Nobel winner praises Thai virus fight
Sen tells conference education is crucial
Nobel prize-winning economist Amartya Sen yesterday told a conference that Thailand is among the developing countries with a higher level of education and urged it to go the extra mile.
At the same time, he stressed the importance of education in keeping society safe in the wake of the coronavirus outbreak.
The professor of economics and philosophy at Harvard University said countries that have been successful at controlling the outbreak have been those with a high level of general education [a programme of study aimed at developing learners' general knowledge and skills].
"Thailand counts among them because the level of education here is higher than that of most developing countries," the Indian economist said.
His remarks came at the International Conference on Equitable Education: All for Education being held yesterday and today by Thailand's Equitable Education Fund (EEF) to take stock of the journey after 155 countries joined the World Conference on Education for All in Jomtien in 1990, pledging to achieve Sustainable Development Goal 4 (inclusive and equitable education) in 2030.
Prof Sen illustrated his point with the coronavirus outbreak in his native country of India, suggesting that though it has now recorded the world's third-largest caseload [at nearly 800,000], its high level of education can bring the situation under control through testing, contact tracing and other appropriate measures.
"That indicates how with an educated society you can deal with most problems, including Covid-19, which is new to the world," he added.
Alice Albright, the president of Global Partnership for Education, urged all countries to maintain their investment in education. In the aftermath of lockdowns, 1.6 billion children were left out of school, more than half in developing countries.
"Education can contribute to social stability and provide better economic prospects for learners. This is the only sustainable way out of the economic crisis we are facing," she said.
Meanwhile, Prasarn Trairatvorakul, the president of the EEF, stressed that social protection -- food, family, travel, school and community securities -- can ensure equitable education, especially for vulnerable students.
"Before a school can start, a child should be healthy and ready to learn. No one should go without food or risk travelling to school … These five securities will be the backdrop of equitable education for our children in this post-Covid-19 society," he said.
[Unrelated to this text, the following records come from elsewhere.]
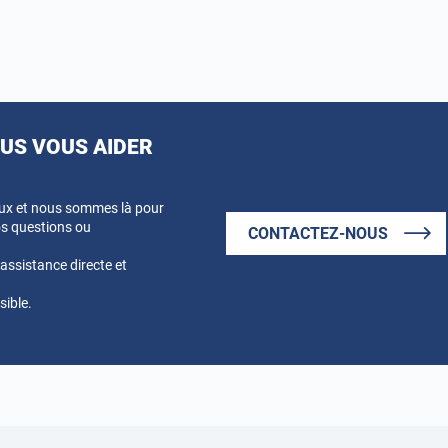
S VOUS AIDER
eux et nous sommes là pour
s questions ou
CONTACTEZ-NOUS
ssistance directe et
sible.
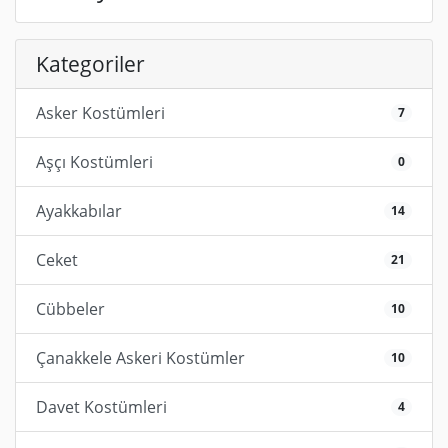
Kategoriler
Asker Kostümleri
7
Aşçı Kostümleri
0
Ayakkabılar
14
Ceket
21
Cübbeler
10
Çanakkele Askeri Kostümler
10
Davet Kostümleri
4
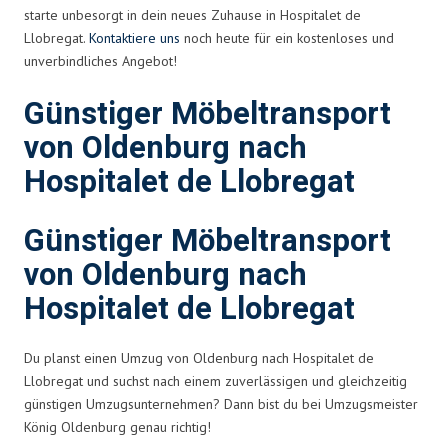
starte unbesorgt in dein neues Zuhause in Hospitalet de
Llobregat.
Kontaktiere uns
noch heute für ein kostenloses und
unverbindliches Angebot!
Günstiger Möbeltransport
von Oldenburg nach
Hospitalet de Llobregat
Günstiger Möbeltransport
von Oldenburg nach
Hospitalet de Llobregat
Du planst einen Umzug von Oldenburg nach Hospitalet de
Llobregat und suchst nach einem zuverlässigen und gleichzeitig
günstigen Umzugsunternehmen? Dann bist du bei Umzugsmeister
König Oldenburg genau richtig!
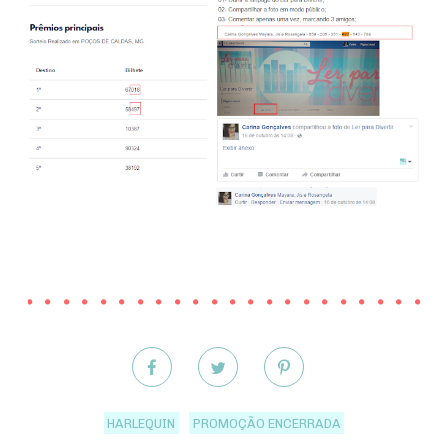
HARLEQUIN
PROMOÇÃO ENCERRADA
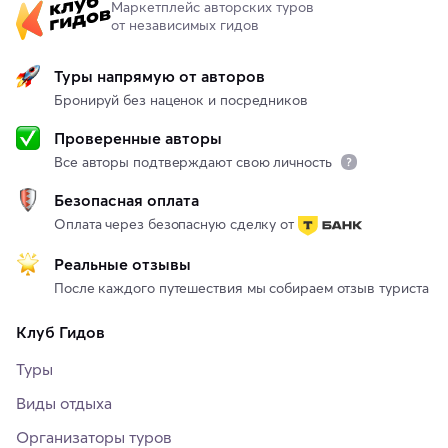
Маркетплейс авторских туров
от независимых гидов
Туры напрямую от авторов
Бронируй без наценок и посредников
Проверенные авторы
Все авторы подтверждают свою личность
Безопасная оплата
Оплата через безопасную сделку от
Реальные отзывы
После каждого путешествия мы собираем отзыв туриста
Клуб Гидов
Туры
Виды отдыха
Организаторы туров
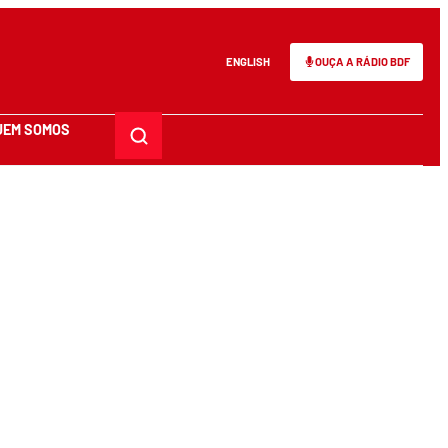
ENGLISH
OUÇA A RÁDIO BDF
UEM SOMOS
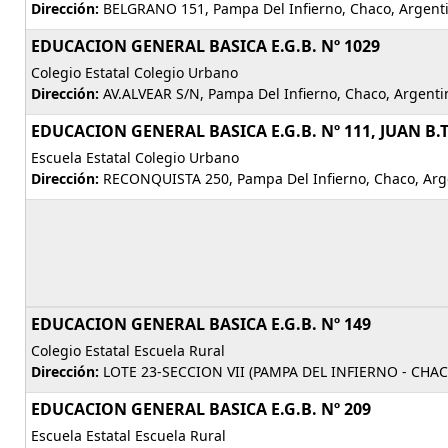
Dirección:
BELGRANO 151, Pampa Del Infierno, Chaco, Argent
EDUCACION GENERAL BASICA E.G.B. Nº 1029
Colegio Estatal Colegio Urbano
Dirección:
AV.ALVEAR S/N, Pampa Del Infierno, Chaco, Argenti
EDUCACION GENERAL BASICA E.G.B. Nº 111, JUAN B
Escuela Estatal Colegio Urbano
Dirección:
RECONQUISTA 250, Pampa Del Infierno, Chaco, Arg
EDUCACION GENERAL BASICA E.G.B. Nº 149
Colegio Estatal Escuela Rural
Dirección:
LOTE 23-SECCION VII (PAMPA DEL INFIERNO - CHAC
EDUCACION GENERAL BASICA E.G.B. Nº 209
Escuela Estatal Escuela Rural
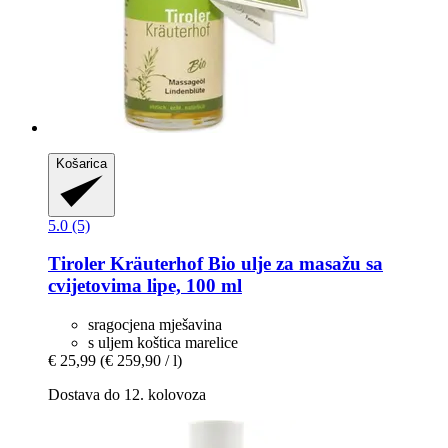
Košarica
5.0 (5)
Tiroler Kräuterhof
Bio ulje za masažu sa
cvijetovima lipe, 100 ml
sragocjena mješavina
s uljem koštica marelice
€ 25,99
(€ 259,90 / l)
Dostava do 12. kolovoza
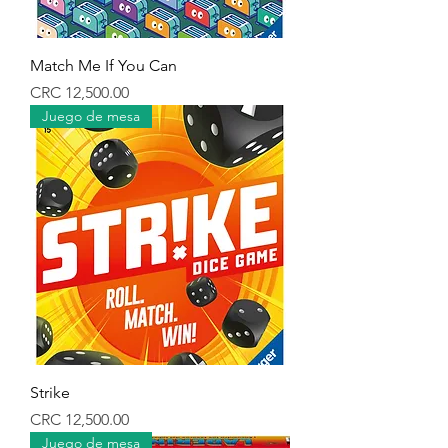
Match Me If You Can
Precio
CRC 12,500.00
Juego de mesa
Strike
Precio
CRC 12,500.00
Juego de mesa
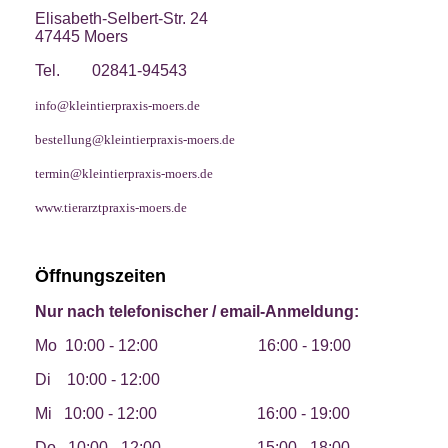
Elisabeth-Selbert-Str. 24
47445 Moers
Tel. 02841-94543
info@kleintierpraxis-moers.de
bestellung@kleintierpraxis-moers.de
termin@kleintierpraxis-moers.de
www.tierarztpraxis-moers.de
Öffnungszeiten
Nur nach telefonischer / email-Anmeldung:
Mo
10:00 - 12:00 16:00 - 19:00
Di 10:00 - 12:00
Mi
10:00 - 12:00 16:00 - 19:00
Do 10:00 - 12:00 15:00 - 18:00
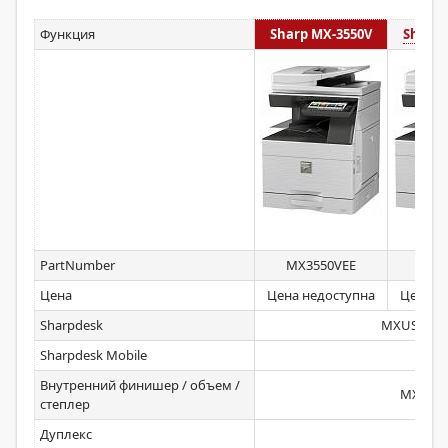
Функция
Sharp MX-3550V
Sharp 
PartNumber
MX3550VEE
MX3
Цена
Цена недоступна
Цена н
Sharpdesk
MXUSX1/X5
Sharpdesk Mobile
Стан
Внутренний финишер / объем /
MXFN27
степлер
Дуплекс
Стан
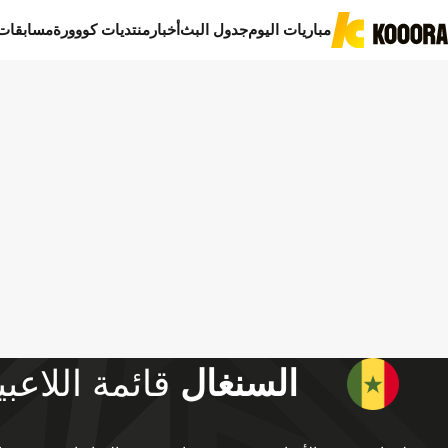
مباريات اليوم
جدول البث
أخبار
منتديات كووورة
مسابقات
السنغال
قائمة اللاعب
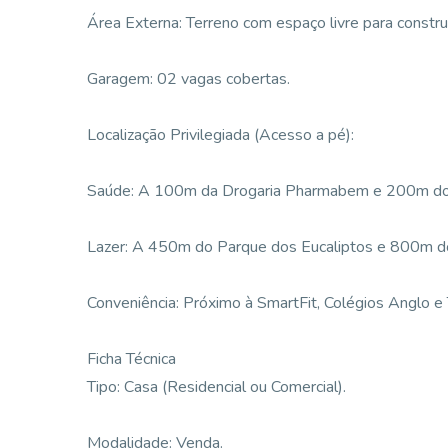
Área Externa: Terreno com espaço livre para constru
Garagem: 02 vagas cobertas.
Localização Privilegiada (Acesso a pé):
Saúde: A 100m da Drogaria Pharmabem e 200m do H
Lazer: A 450m do Parque dos Eucaliptos e 800m d
Conveniência: Próximo à SmartFit, Colégios Anglo e
Ficha Técnica
Tipo: Casa (Residencial ou Comercial).
Modalidade: Venda.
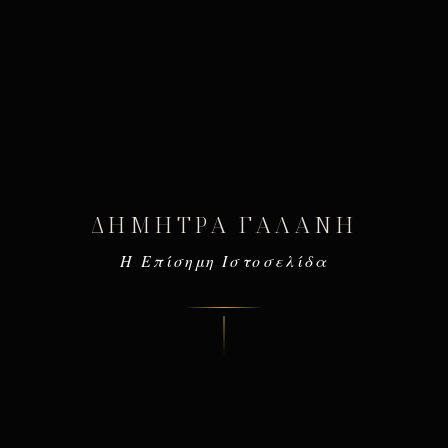
ΔΉΜΗΤΡΑ ΓΑΛΆΝΗ
Η Επίσημη Ιστοσελίδα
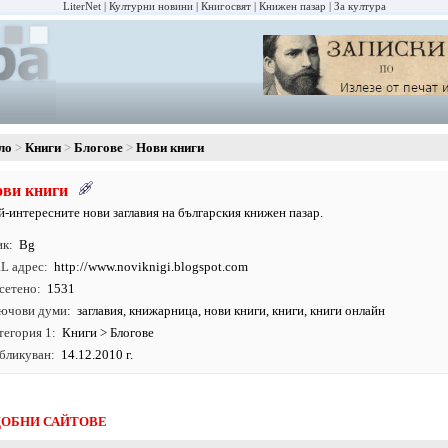
LiterNet
Културни новини
Книгосвят
Книжен пазар
За култура
ло
Книги
Блогове
Нови книги
ви книги
й-интересните нови заглавия на българския книжен пазар.
ик
Bg
L адрес
http:/
/
www.
noviknigi.
blogspot.
com
сетено
1531
ючови думи
заглавия
,
книжарница
,
нови книги
,
книги
, книги онлайн
тегория 1
Книги
>
Блогове
бликуван
14.12.2010 г.
ОБНИ САЙТОВЕ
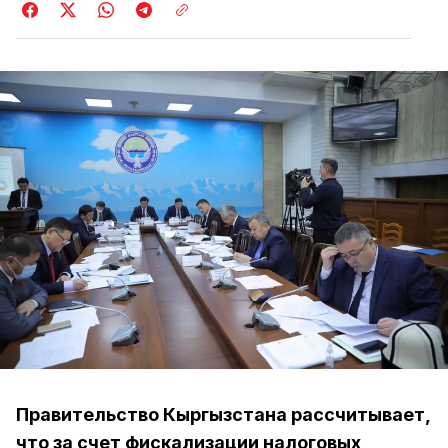
Правительство Кыргызстана рассчитывает,
что за счет фискализации налоговых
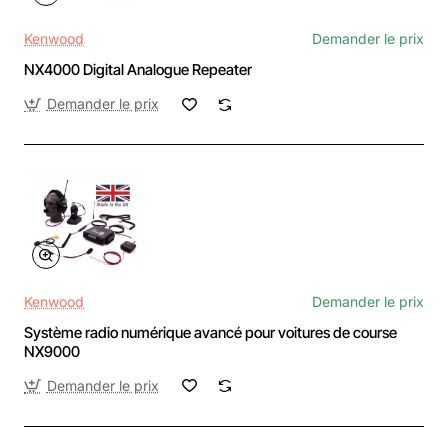
Kenwood
Demander le prix
NX4000 Digital Analogue Repeater
Demander le prix
Kenwood
Demander le prix
Système radio numérique avancé pour voitures de course
NX9000
Demander le prix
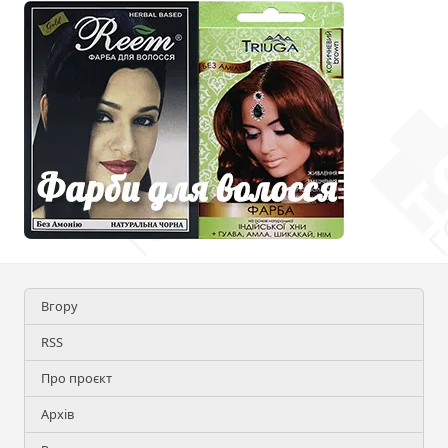
Вгору
RSS
Про проєкт
Архів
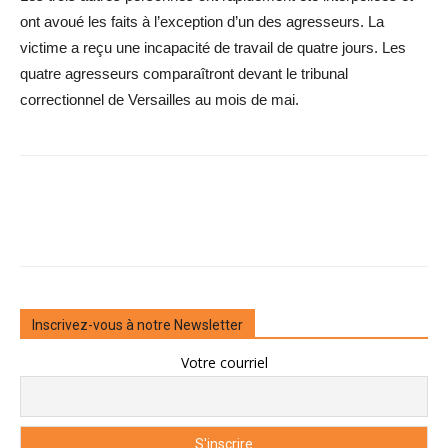
ont avoué les faits à l’exception d’un des agresseurs. La
victime a reçu une incapacité de travail de quatre jours. Les
quatre agresseurs comparaîtront devant le tribunal
correctionnel de Versailles au mois de mai.
Inscrivez-vous à notre Newsletter
Votre courriel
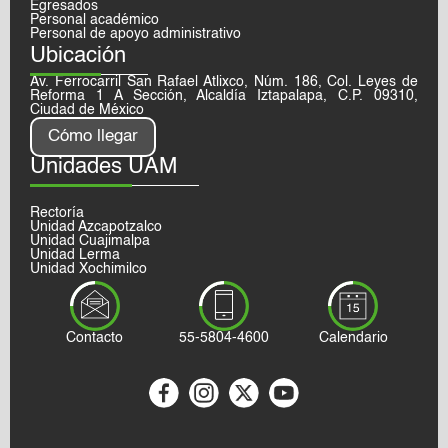
Egresados
Personal académico
Personal de apoyo administrativo
Ubicación
Av. Ferrocarril San Rafael Atlixco, Núm. 186, Col. Leyes de
Reforma 1 A Sección, Alcaldía Iztapalapa, C.P. 09310,
Ciudad de México
Cómo llegar
Unidades UAM
Rectoría
Unidad Azcapotzalco
Unidad Cuajimalpa
Unidad Lerma
Unidad Xochimilco
Contacto
55-5804-4600
Calendario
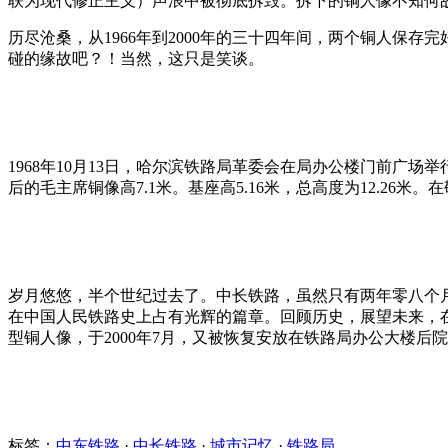
联为现代修正主义）声浪中被彻底拆毁。拆下的铜人像不知何
历尽沧桑，从1966年到2000年的三十四年间，两个铜人
碰的缘故吧？！当然，这只是笑谈。
1968年10月13日，哈尔滨铁路局革委会在局办公楼门前广
后的毛主席铜像高7.1米。基座高5.16米，总高度为12.26
岁月悠悠，半个世纪过去了。中长铁路，虽然只有两年零八个
在中国人民铁路史上占有光辉的篇章。回顾历史，展望未来，
型铜人像，于2000年7月，又被恢复安放在铁路局办公大楼后
标签：
中东铁路
·
中长铁路
·
城市记忆
·
铁路局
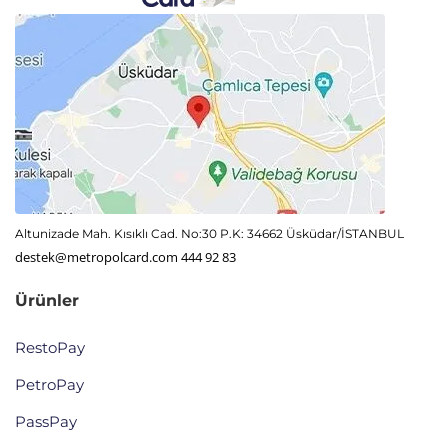
Altunizade Mah. Kısıklı Cad. No:30 P.K: 34662 Üsküdar/İSTANBUL
destek@metropolcard.com
444 92 83
Ürünler
RestoPay
PetroPay
PassPay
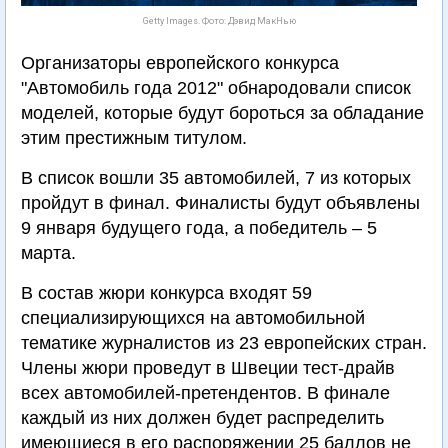
Getty Images. Фото: Дэвид МакНью
Организаторы европейского конкурса
"Автомобиль года 2012" обнародовали список
моделей, которые будут бороться за обладание
этим престижным титулом.
В список вошли 35 автомобилей, 7 из которых
пройдут в финал. Финалисты будут объявлены
9 января будущего года, а победитель – 5
марта.
В состав жюри конкурса входят 59
специализирующихся на автомобильной
тематике журналистов из 23 европейских стран.
Члены жюри проведут в Швеции тест-драйв
всех автомобилей-претендентов. В финале
каждый из них должен будет распределить
имеющиеся в его распоряжении 25 баллов не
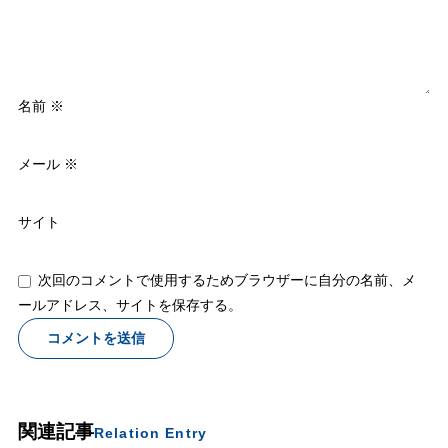
名前
※
メール
※
サイト
次回のコメントで使用するためブラウザーに自分の名前、メ
ールアドレス、サイトを保存する。
関連記事
Relation Entry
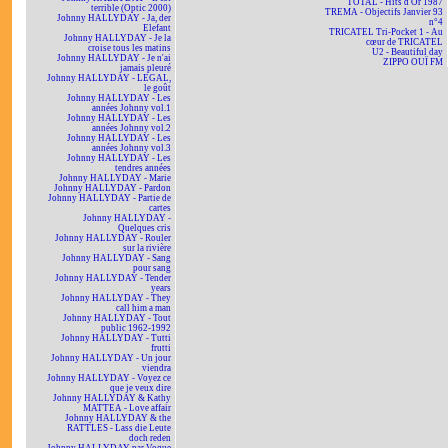
TOTAL - Hits d'Or 1987
terrible (Optic 2000)
TREMA - Objectifs Janvier 93
Johnny HALLYDAY - Ja, der
n°4
Elefant
TRICATEL Tri-Pocket 1 - Au
Johnny HALLYDAY - Je la
cœur de TRICATEL
croise tous les matins
U2 - Beautiful day
Johnny HALLYDAY - Je n'ai
ZIPPO OUÏ FM
jamais pleuré
Johnny HALLYDAY - LEGAL,
le goût
Johnny HALLYDAY - Les
années Johnny vol.1
Johnny HALLYDAY - Les
années Johnny vol.2
Johnny HALLYDAY - Les
années Johnny vol.3
Johnny HALLYDAY - Les
tendres années
Johnny HALLYDAY - Marie
Johnny HALLYDAY - Pardon
Johnny HALLYDAY - Partie de
cartes
Johnny HALLYDAY -
Quelques cris
Johnny HALLYDAY - Rouler
sur la rivière
Johnny HALLYDAY - Sang
pour sang
Johnny HALLYDAY - Tender
years
Johnny HALLYDAY - They
call him a man
Johnny HALLYDAY - Tout
public 1962-1992
Johnny HALLYDAY - Tutti
frutti
Johnny HALLYDAY - Un jour
viendra
Johnny HALLYDAY - Voyez ce
que je veux dire
Johnny HALLYDAY & Kathy
MATTEA - Love affair
Johnny HALLYDAY & the
RATTLES - Lass die Leute
doch reden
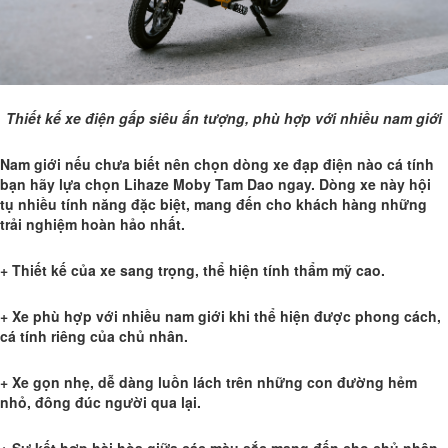
Thiết kế xe điện gấp siêu ấn tượng, phù hợp với nhiều nam giới
Nam giới nếu chưa biết nên chọn dòng xe đạp điện nào cá tính
bạn hãy lựa chọn Lihaze Moby Tam Dao ngay. Dòng xe này hội
tụ nhiều tính năng đặc biệt, mang đến cho khách hàng những
trải nghiệm hoàn hảo nhất.
+ Thiết kế của xe sang trọng, thể hiện tính thẩm mỹ cao.
+ Xe phù hợp với nhiều nam giới khi thể hiện được phong cách,
cá tính riêng của chủ nhân.
+ Xe gọn nhẹ, dễ dàng luồn lách trên những con đường hẻm
nhỏ, đông đúc người qua lại.
+ Sự kết hợp hài hòa giữa các màu sắc mang đến cho chủ nhân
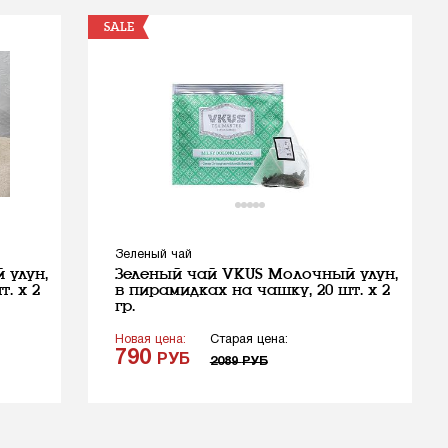
SALE
Зеленый чай
 улун,
Зеленый чай VKUS Молочный улун,
. х 2
в пирамидках на чашку, 20 шт. х 2
гр.
Новая цена:
Старая цена:
790
РУБ
2089
РУБ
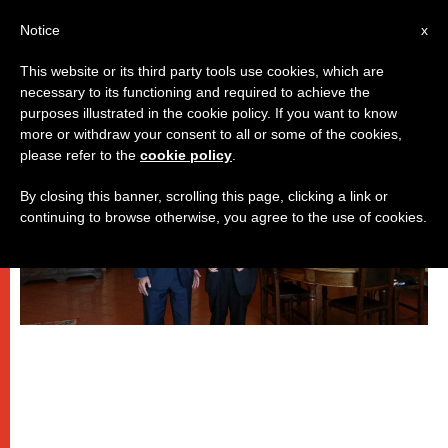
IT
Notice
x
This website or its third party tools use cookies, which are
necessary to its functioning and required to achieve the
DICASTERI
purposes illustrated in the cookie policy. If you want to know
more or withdraw your consent to all or some of the cookies,
please refer to the
cookie policy
.
By closing this banner, scrolling this page, clicking a link or
continuing to browse otherwise, you agree to the use of cookies.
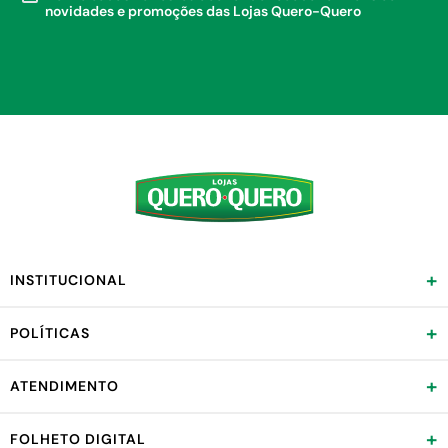
novidades e promoções das Lojas Quero-Quero
+
INSTITUCIONAL
+
POLÍTICAS
+
ATENDIMENTO
+
FOLHETO DIGITAL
Mr Prasarn, a former Bank of Thailand governor, said the coronavirus disruption has forced the education system to develop agility in bridging its knowledge and capacity gaps.
"It is not just about classroom-based and face-to-face schooling. It is about social protection and other factors of child development. Schools must embrace the reality that education and its good support system are necessary to promote equitable education anywhere anytime -- whether it be at home, school, online," he said.